The Unga Forskare regional final is organised by the University of Gothenburg, Chalmers University of Technology and Förbundet Unga Forskare, a non-profit youth association that serves as a meeting place for young people interested in science and technology. Other partners supporting the event include the International Science Festival in Gothenburg and Universeum.
“It’s great that we could be here at Universeum this year. It’s such a nice environment and we can reach so many different age groups,” says Annika Dahlqvist.
At a stand close to the entrance, there are three female students from the Kattegattsgymnasiet upper-secondary school in Halmstad. Their project is entitled Detecting an Exoplanet, and deals with planets that orbit stars other than the star in our solar system (the Sun).
“We want to know if amateurs can detect when an exoplanet passes in front of its star ‑ that is, when a transit occurs. Our project focuses on investigating whether we, as amateurs, can do so successfully,” explains Erika Jivén.
The girls use the transit model in their research, a proven method used by both professional and amateur astronomers. The model is based on studying the star’s relative brightness when the exoplanet passes in front of it.
“The light emitted by a star dims when an exoplanet crosses its face. If this dimming occurs regularly, you can assume that the variation is caused by an exoplanet,” says Lovisa Eriksson.

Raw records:
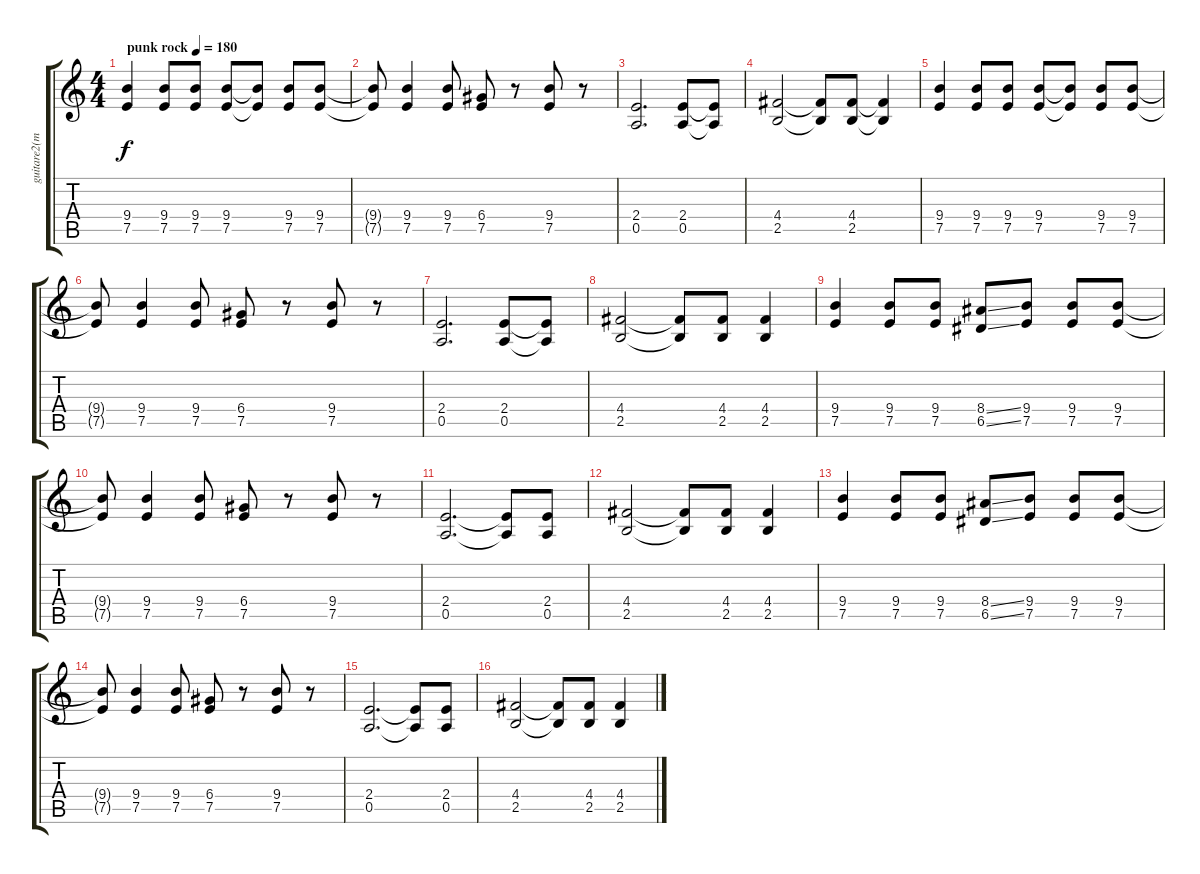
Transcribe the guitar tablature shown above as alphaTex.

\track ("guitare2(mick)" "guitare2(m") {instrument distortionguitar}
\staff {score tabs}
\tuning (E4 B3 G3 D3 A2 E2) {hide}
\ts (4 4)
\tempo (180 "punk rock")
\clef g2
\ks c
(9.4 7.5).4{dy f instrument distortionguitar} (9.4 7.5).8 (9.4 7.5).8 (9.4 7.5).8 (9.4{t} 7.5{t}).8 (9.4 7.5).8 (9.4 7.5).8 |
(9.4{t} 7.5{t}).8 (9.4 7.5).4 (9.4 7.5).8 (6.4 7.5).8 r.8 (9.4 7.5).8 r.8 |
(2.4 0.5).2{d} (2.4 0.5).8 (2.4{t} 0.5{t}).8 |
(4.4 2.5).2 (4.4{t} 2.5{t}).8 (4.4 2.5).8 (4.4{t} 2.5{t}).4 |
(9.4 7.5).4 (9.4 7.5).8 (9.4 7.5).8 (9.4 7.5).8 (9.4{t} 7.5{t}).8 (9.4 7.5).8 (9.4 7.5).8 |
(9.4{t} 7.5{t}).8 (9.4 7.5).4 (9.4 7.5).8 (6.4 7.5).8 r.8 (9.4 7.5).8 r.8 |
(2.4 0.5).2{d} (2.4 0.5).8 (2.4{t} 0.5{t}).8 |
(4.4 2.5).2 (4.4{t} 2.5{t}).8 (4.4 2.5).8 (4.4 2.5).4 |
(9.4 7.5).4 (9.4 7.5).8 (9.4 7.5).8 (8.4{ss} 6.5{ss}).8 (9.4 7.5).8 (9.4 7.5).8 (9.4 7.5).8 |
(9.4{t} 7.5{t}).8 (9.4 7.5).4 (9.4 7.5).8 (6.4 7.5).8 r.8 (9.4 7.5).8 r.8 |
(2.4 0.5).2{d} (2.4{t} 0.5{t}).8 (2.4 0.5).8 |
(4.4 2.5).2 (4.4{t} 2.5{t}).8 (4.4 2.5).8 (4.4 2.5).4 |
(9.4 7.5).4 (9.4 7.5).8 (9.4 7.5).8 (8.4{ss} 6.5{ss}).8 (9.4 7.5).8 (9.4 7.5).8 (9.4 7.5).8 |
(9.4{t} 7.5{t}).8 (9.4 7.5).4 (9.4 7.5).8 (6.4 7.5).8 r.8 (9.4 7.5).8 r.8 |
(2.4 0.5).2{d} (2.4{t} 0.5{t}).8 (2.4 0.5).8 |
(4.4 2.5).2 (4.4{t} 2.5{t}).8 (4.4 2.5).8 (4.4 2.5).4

### EXERCISE TASKS
**1.** Summarize the Unga Forskare article in two sentences.
**2.** Extend the Unga Forskare article by writing what comes next, picking up after its final sentence.

### TASK RESULTS
**1.** The Unga Forskare regional final, held this year at Universeum, is organized by the University of Gothenburg, Chalmers University of Technology and Förbundet Unga Forskare, with support from partners such as the International Science Festival in Gothenburg. At the event, three students from Kattegattsgymnasiet in Halmstad present a project called Detecting an Exoplanet, which uses the transit model to test whether amateurs can detect an exoplanet by the regular dimming of its star's light as the planet passes in front of it.

**2.**
The three students have studied images using digital analysis technology.
“The planet doesn’t emit light, of course, but we can measure the star’s radiance with the help of a telescope,” Evelyn Bankell adds.
All three girls are happy they could take part in the exhibition.
“It’s a really fun experience and it’s cool to see the fascinating ideas that others have. We’ve mingled quite a lot and are very happy to be here,” Eriksson concludes.
Of the 30 projects displayed at the Universeum exhibition, ten progressed to the national final in Stockholm. Other awards were also presented during the regional competition, including awards given by the International Science Festival in Gothenburg and Universeum.
This video presents four of the ten projects that went on to compete in the national final held in Stockholm (IN SWEDISH)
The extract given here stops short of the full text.